Editorial: Muslim Plight in India under Modi

The world continues to ignore increasing discrimination against Muslims in India

by Editorial

File photo. Biju Boro—AFP

Indian Finance Minister Nirmala Sitharaman, speaking at a conference in Washington last week, rebuffed concerns over violence against Muslims in India, claiming the minority community isn’t doing too poorly as its population continues to grow. The obvious falsehood was uttered without taking into account how Indian Muslims, numbering around 200 million, continue to face discrimination in employment, education and housing, and are increasingly subjected to communal violence as the Narendra Modi-led government seeks curbs on their fundamental rights.

Over the past two decades, Muslim representation in India’s parliament has stagnated, with the minority comprising just 5 percent of the lawmakers in the Lok Sabha after the 2019 elections. Separately, reports have found that roughly half of Indian police show an anti-Muslim bias, making them less likely to intervene to stop crimes against Muslims. There is also widespread impunity for attacks on Muslims, with Indian states increasingly passing laws restricting their religious freedoms in the form of anti-conversion laws and bans on wearing headscarves in school. Authorities often resort to extrajudicial means to punish Muslims, through a practice critics call “bulldozer justice.”

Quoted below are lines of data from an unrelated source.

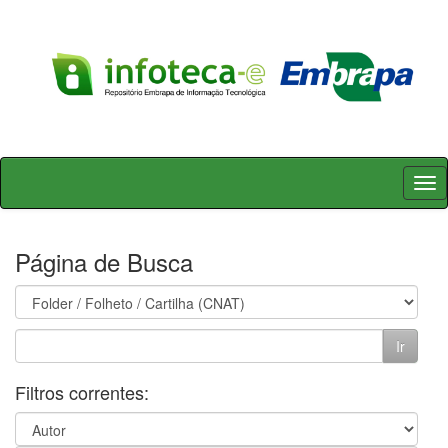
Skip
navigation
Página de Busca
Filtros correntes:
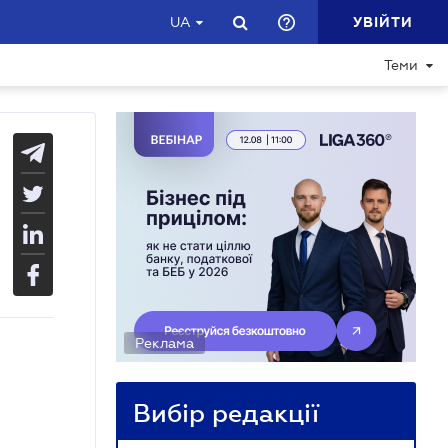
УВІЙТИ
UA
Теми
Реклама
Вибір редакції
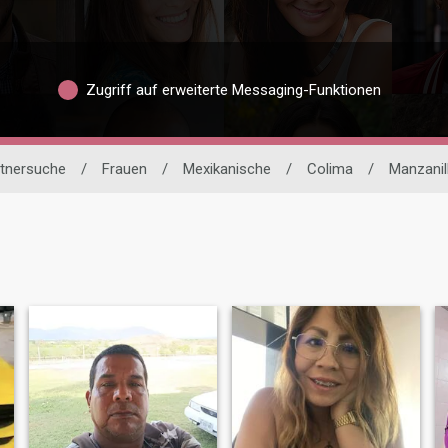
Zugriff auf erweiterte Messaging-Funktionen
rtnersuche
/
Frauen
/
Mexikanische
/
Colima
/
Manzanil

In August 2019, Modi diminished Jammu and Kashmir’s status as India’s only Muslim-majority state by splitting it into two union territories and abrogating its special constitutional status. Since then, authorities have increasingly cracked down on local residents, often under the guise of maintaining security. In 2021 alone, internet services in the region were blocked 85 times, while journalists continue to be harassed and arrested, and prominent political figures and activists detained. Despite government claims of the security situation improving, dozens of civilians have been killed by armed groups since 2019.

The world has willfully turned a blind eye to India’s human rights violations. When then-U.S. President Donald Trump visited India in February 2020, he praised Modi’s commitment to religious freedom, saying nothing about the plight of the Muslims. The incumbent Joe Biden administration has reportedly voiced concerns in private, but continues to expand cooperation with India in trade and security. In its 2020 report, the U.S. Commission on International Religious Freedom classified India as a “country of particular concern”—its lowest rating—for the first time since 2004, and urged Washington to sanction Indian officials responsible for abuses. Some members of the U.S. Congress have also expressed concerns. But with India posing an attractive counter to China—the villain-du-jour of the U.S.—Washington regularly abandons its own principles to align with India, betraying the indifference that is now commonplace in matters of foreign policy.